Could you give back exactly the lines below from the one with "middle dip: (86, 100)" through the one with "pinky tip: (352, 1234)", without a single picture?

[[ EXERCISE MATERIALS open ]]

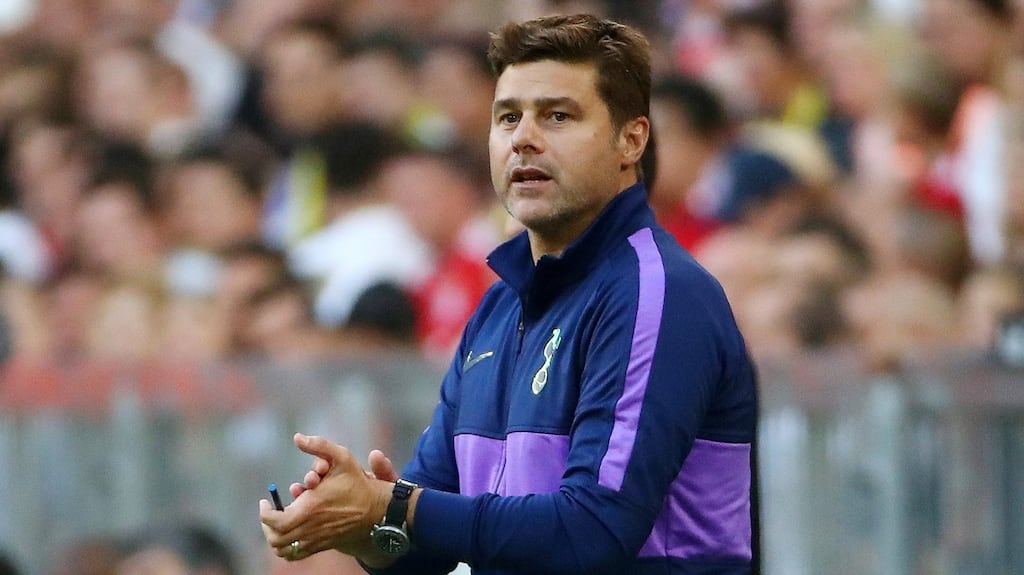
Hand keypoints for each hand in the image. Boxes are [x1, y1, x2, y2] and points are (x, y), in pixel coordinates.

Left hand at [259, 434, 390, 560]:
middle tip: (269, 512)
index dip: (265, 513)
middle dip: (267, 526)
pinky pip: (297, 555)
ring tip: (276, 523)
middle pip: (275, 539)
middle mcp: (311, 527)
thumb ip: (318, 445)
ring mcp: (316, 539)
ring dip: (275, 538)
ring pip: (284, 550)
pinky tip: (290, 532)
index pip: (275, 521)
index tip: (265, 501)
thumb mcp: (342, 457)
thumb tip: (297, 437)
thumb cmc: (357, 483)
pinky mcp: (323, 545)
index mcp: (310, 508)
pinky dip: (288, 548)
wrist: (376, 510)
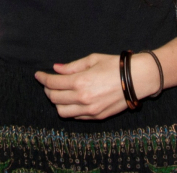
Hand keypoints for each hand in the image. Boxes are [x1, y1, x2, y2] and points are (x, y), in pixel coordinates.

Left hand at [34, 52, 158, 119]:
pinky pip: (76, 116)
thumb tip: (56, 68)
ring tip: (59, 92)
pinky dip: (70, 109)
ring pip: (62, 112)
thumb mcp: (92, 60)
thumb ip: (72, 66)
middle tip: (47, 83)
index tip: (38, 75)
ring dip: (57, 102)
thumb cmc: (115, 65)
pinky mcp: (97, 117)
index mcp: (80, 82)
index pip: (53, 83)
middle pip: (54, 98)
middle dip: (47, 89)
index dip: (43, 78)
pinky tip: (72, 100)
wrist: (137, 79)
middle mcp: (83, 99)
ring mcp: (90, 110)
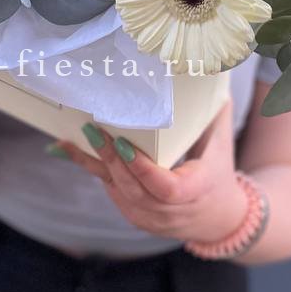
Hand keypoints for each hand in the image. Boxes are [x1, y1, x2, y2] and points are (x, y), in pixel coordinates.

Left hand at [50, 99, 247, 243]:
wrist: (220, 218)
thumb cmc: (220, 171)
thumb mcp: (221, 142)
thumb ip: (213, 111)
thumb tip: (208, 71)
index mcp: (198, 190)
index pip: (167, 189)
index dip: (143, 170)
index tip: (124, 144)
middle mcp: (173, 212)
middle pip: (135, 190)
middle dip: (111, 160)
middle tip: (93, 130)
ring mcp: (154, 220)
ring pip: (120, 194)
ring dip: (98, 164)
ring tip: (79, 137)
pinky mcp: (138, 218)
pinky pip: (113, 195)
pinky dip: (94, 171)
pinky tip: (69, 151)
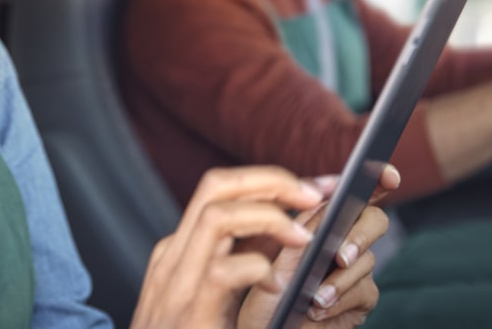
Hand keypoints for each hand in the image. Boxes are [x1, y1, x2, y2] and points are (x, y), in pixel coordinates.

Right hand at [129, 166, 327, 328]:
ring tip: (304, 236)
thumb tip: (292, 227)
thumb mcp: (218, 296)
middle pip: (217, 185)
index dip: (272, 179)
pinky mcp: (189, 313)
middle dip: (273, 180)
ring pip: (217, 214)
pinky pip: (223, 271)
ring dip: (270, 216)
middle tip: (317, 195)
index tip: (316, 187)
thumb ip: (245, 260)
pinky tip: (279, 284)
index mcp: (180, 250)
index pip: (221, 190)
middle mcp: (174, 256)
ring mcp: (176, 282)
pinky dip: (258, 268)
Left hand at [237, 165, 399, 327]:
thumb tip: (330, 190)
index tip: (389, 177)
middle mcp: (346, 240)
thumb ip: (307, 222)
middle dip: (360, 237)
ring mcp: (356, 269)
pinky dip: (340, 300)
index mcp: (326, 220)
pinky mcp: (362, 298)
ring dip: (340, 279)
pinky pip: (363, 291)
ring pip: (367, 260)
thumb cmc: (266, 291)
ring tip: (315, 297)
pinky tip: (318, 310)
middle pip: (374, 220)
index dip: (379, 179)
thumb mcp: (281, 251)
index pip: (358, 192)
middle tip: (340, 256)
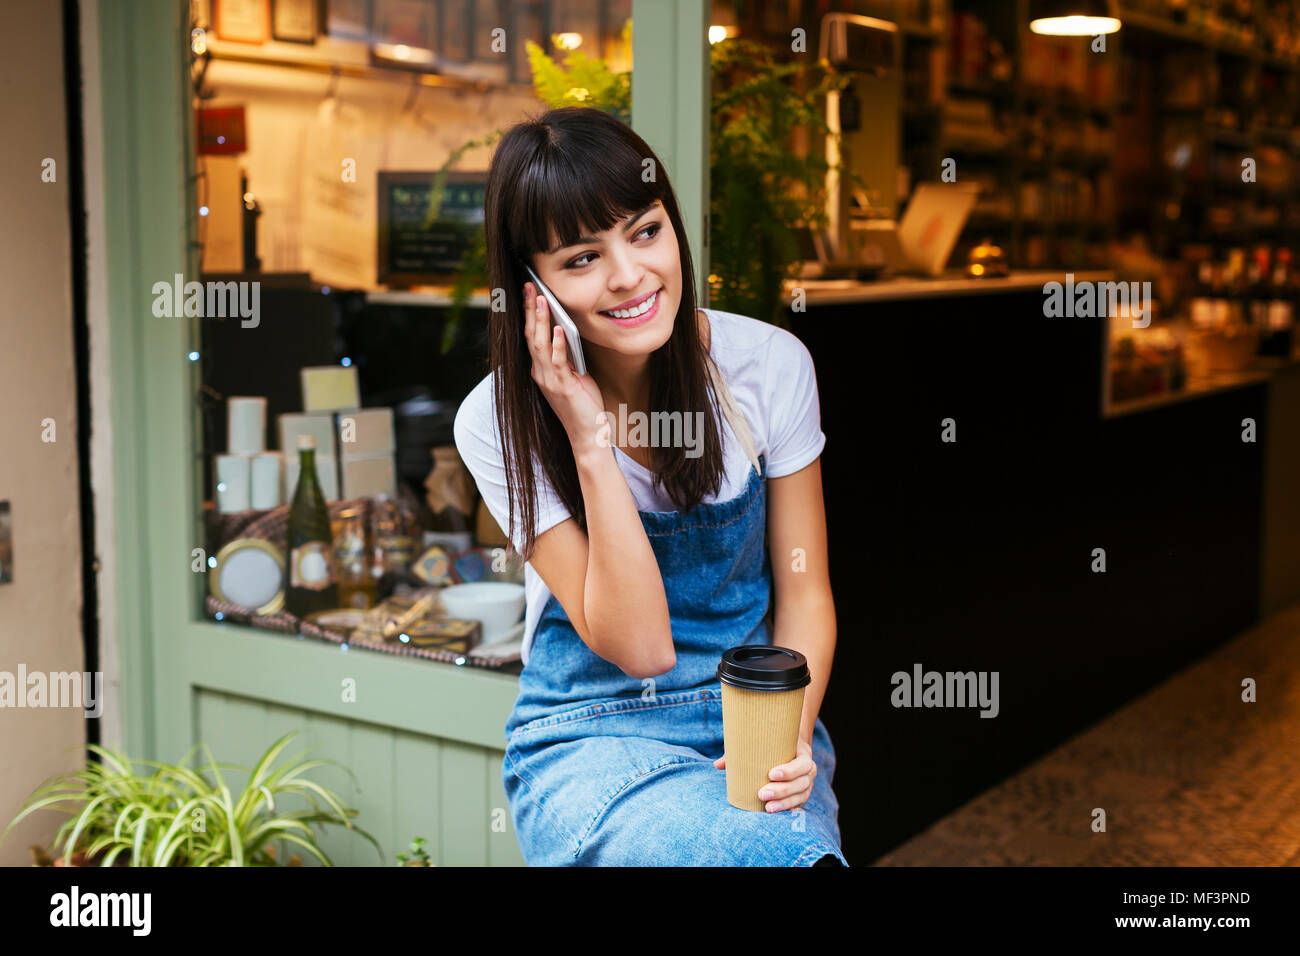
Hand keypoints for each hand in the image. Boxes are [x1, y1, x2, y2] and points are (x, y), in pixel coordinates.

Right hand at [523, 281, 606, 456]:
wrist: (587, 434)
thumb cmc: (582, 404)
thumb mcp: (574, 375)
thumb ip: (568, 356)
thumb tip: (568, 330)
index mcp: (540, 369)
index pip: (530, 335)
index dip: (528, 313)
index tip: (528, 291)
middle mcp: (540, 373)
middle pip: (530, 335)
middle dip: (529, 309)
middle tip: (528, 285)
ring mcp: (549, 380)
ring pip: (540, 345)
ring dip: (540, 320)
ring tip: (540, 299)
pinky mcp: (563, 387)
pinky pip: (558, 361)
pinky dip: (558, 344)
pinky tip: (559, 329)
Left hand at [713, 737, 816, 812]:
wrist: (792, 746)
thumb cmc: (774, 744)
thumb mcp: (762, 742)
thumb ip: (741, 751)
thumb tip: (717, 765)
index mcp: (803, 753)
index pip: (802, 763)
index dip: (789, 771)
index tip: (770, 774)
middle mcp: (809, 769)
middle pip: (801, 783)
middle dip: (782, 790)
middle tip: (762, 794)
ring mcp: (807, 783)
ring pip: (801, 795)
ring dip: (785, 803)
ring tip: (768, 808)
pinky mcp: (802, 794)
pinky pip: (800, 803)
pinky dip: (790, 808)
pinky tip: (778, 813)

[[ EXERCISE MATERIALS closed ]]
[[ EXERCISE MATERIALS open ]]

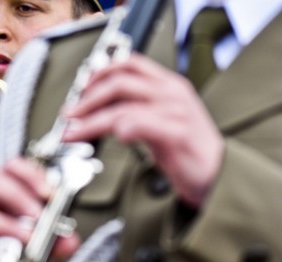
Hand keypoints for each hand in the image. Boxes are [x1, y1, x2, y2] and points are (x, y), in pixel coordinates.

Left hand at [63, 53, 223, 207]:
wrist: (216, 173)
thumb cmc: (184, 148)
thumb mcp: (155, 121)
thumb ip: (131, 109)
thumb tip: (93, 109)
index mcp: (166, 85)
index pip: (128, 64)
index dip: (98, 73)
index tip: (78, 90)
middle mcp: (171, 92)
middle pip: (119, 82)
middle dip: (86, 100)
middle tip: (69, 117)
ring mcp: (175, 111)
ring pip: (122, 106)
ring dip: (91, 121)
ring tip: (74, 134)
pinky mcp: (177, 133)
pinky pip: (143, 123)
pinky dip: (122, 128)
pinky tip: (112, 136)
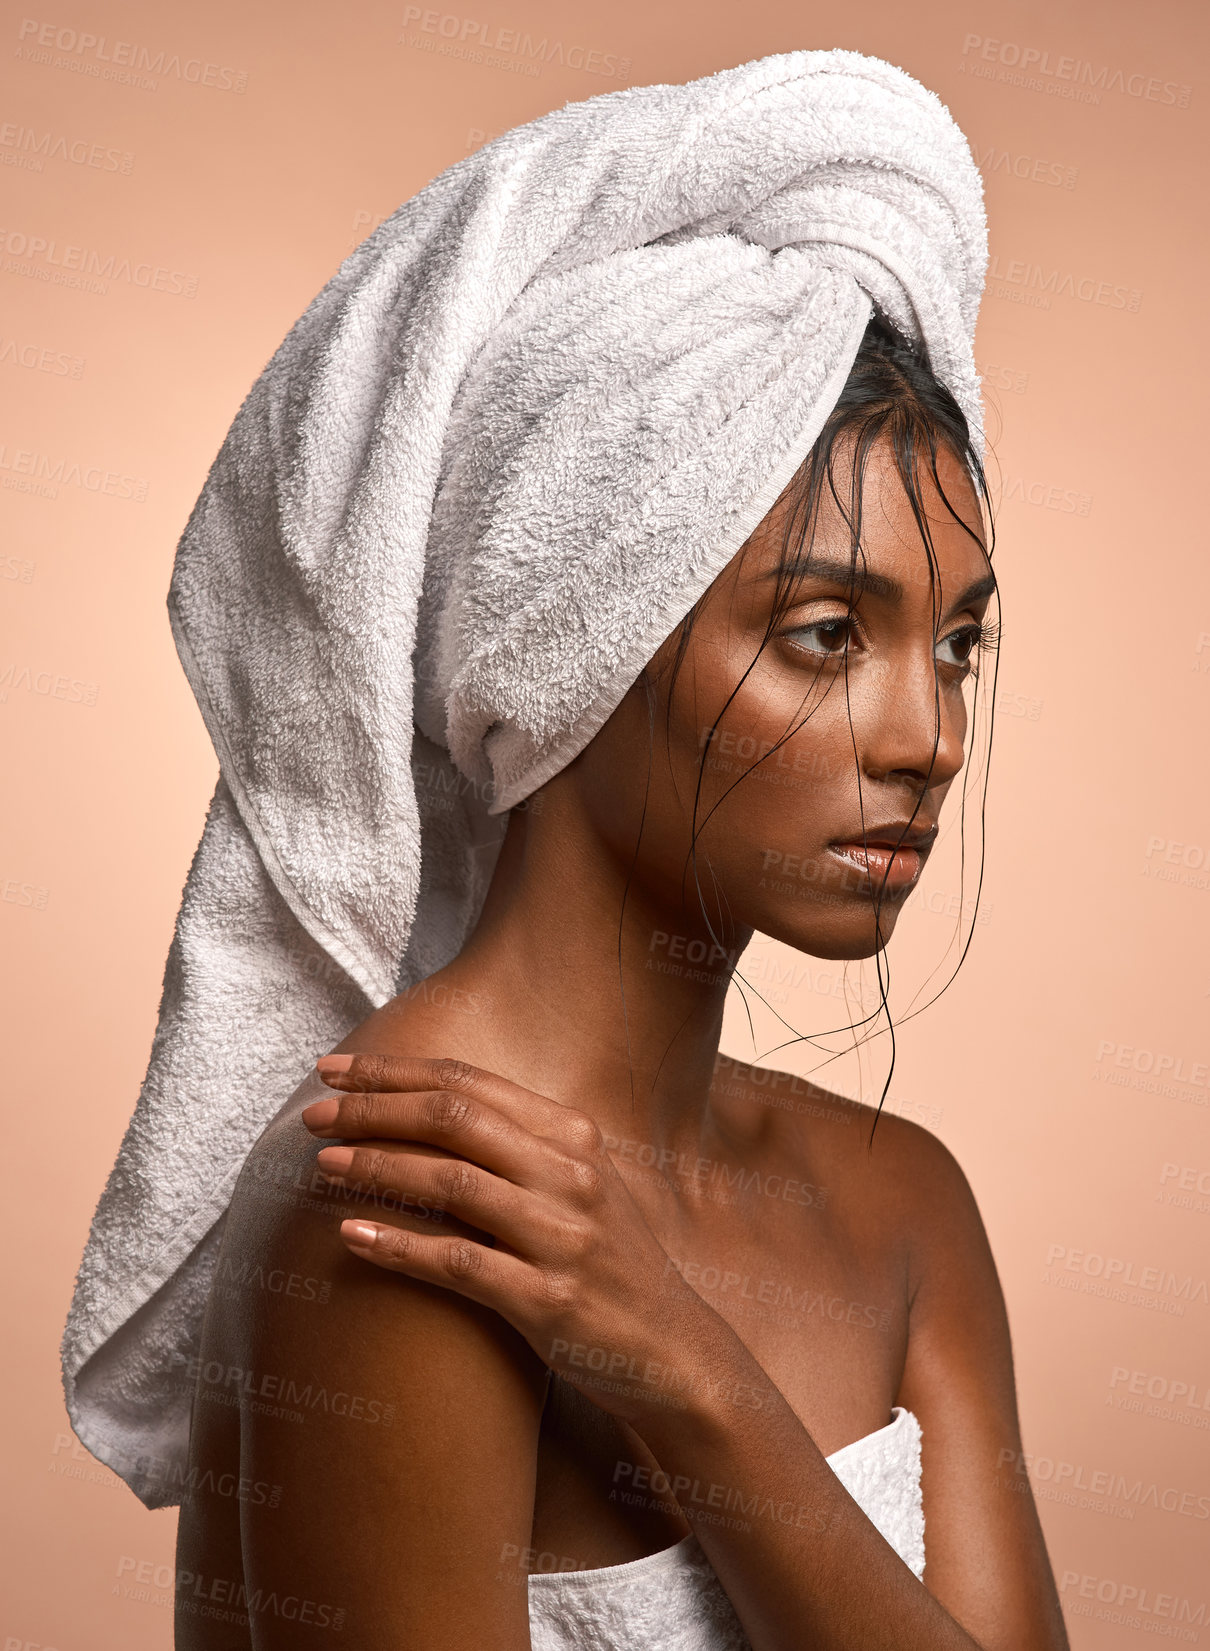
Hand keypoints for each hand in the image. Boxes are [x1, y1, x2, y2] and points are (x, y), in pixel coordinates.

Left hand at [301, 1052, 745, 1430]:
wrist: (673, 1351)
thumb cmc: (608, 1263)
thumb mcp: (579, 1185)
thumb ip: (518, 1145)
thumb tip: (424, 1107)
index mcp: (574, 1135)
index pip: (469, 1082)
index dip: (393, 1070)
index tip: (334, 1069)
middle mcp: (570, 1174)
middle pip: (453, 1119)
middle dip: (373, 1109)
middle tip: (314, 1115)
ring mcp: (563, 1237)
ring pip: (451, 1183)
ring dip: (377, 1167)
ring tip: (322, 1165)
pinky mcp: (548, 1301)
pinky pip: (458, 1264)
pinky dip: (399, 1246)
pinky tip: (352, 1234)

[[ EXERCISE MATERIALS closed ]]

### RESULT OF THIS EXERCISE
middle dip: (86, 100)
middle tip: (69, 117)
ring mcp: (175, 111)
ring pip: (122, 106)
ring dip: (91, 121)
ring tip: (74, 134)
pinky mcp: (177, 133)
pinky pip: (143, 123)
pinky dip: (122, 128)
pinky tip: (112, 136)
Hand keypoints for each hand in the image. Boxes are [x1, y1, x2, y2] and points are (x, y), in pixel coordinates.

Left hand at [301, 1052, 745, 1430]:
wrist: (673, 1351)
thumb cmc: (608, 1263)
thumb mcp: (579, 1185)
thumb ip: (518, 1145)
thumb tip: (424, 1107)
index mcp: (574, 1135)
index pip: (469, 1082)
index dip: (393, 1070)
index tip: (334, 1069)
middle mcp: (570, 1174)
middle pip: (453, 1119)
middle dip: (373, 1109)
middle tip: (314, 1115)
ring mcp: (563, 1237)
ring pip: (451, 1183)
ring dip: (377, 1167)
ring tip: (322, 1165)
pinky mcp: (548, 1301)
pinky pip: (458, 1264)
pinky dip: (399, 1246)
pinky tip: (352, 1234)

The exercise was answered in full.